第51回 通訳は信頼関係。通訳者は命綱。
吉嶋かおり(よしじま かおり)
外国人が情報や状況を理解するために、日本語ではなく母語が必要な場合は多く、外国人支援の中でも大きな業務であり、目的でもあります。正しく情報が得られなければ、適切な判断が難しくなったり、利用できるはずの様々なサービスを受けられなくなったりします。
多言語相談サービスでは、多言語スタッフを配置し、これを担ってもらっています。多言語スタッフは通訳者ではありません。通訳者は、私の話を正確に通訳してもらうことが業務になりますが、多言語スタッフには、私の話を通訳しながら、相談員として対応してもらう、という役割を期待しています。相談者と多言語スタッフと私がチームで進めている、というような感じです。
相談内容がややこしかったりすると、私の話を母語で伝えるのも難しくなります。また特に、心理カウンセリング対応をしているときは、通訳を介して私のニュアンスを伝えてもらうのは、なかなか難しいものです。相談中、私は、私が言っていること、伝えたいことが、相談者に伝わっているかどうかを注意深く見ています。相談者の返答内容だけでなく、表情など、相談者の様子全てに注目していると、私の意図が伝わってなさそうだ…ということはすぐにわかります。そう思ったら、多言語スタッフに確認します。多言語スタッフも理解していないかもしれません。その場合は、多言語スタッフとまず話し合います。そうやって、三者のコミュニケーションがスムーズにいっているかどうかを、常に追いながら進めます。
Aさんは、別の機関で相談し、支援を受けなければならない手続きがあり、こちらから連絡して対応をお願いしました。通訳は先方が配置しました。その後、Aさんは私たちのところに来て、「もうあそこには行かない」と泣きながら訴えました。通訳者がAさんを個人的に非難するようなことを言ったり、別の相談者の状況について話したりしたそうです(守秘義務違反です!)。とても残念な出来事でした。その支援が受けられないとなると、他の手段は困難ですし、大きく方針を検討し直さなければなりませんでした。おそらく、支援者は通訳者に説明し、相談者を見ていなかったのでしょう。また、通訳を介しての支援に慣れていなかったのかもしれません。

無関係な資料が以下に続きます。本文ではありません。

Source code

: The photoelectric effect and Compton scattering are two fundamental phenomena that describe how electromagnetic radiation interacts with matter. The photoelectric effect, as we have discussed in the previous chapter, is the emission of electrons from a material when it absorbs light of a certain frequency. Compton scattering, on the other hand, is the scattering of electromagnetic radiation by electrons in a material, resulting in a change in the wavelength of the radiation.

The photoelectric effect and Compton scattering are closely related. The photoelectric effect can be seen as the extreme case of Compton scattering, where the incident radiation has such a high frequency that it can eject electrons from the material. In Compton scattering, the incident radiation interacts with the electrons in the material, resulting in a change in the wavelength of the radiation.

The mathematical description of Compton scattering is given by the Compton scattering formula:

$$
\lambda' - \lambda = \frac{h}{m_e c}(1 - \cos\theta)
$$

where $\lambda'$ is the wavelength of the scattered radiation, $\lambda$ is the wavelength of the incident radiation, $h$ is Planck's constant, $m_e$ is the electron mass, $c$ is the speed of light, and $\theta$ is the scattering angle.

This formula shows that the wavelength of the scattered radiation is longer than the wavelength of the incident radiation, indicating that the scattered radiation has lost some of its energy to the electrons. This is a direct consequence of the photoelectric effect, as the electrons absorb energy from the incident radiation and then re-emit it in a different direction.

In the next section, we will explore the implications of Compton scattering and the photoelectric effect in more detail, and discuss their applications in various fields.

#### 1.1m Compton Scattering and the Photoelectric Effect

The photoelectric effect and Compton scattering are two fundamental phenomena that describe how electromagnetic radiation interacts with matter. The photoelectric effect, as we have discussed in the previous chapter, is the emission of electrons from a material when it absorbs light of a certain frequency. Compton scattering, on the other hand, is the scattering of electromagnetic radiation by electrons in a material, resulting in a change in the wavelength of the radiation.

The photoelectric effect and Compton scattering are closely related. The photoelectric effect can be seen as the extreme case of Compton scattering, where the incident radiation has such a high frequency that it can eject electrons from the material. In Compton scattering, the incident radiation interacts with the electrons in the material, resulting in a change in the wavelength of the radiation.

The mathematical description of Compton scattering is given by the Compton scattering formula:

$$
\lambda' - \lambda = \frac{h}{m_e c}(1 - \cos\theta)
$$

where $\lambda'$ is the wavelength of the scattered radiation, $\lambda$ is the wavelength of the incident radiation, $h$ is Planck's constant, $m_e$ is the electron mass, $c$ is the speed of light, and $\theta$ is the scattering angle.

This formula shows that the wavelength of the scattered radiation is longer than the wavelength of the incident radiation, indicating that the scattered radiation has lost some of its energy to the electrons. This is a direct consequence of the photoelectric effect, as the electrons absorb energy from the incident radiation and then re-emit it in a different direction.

母語支援が必要な外国人にとって、通訳者はたった一つの窓口になります。そこからしか、先が見えません。通訳者の役割と責任はとても大きなものです。しかし今の日本では、公共サービスとしての通訳者の養成や、何よりも、通訳業務への適切な支払いがありません。「母語なんだからできるだろう」と思っているのではないかと思うぐらい、安易なボランティアとして捉えているところが非常に多く見られます。
そして、通訳者の資質向上はもちろんですが、最も責任をとらなければならないのは、支援者(機関)です。在住外国人支援が全国的に求められている中、しっかりと取り組まなければならない問題だと思います。
(2019年8月号より)
吉嶋かおり(よしじま かおり)
外国人のための多言語相談サービス相談員。臨床心理士。2006年から担当しています。
どんな相談があるの?相談って何してるの?という声にお応えできるよう、わかりやすくお伝えできればと思ってコラムを書いています。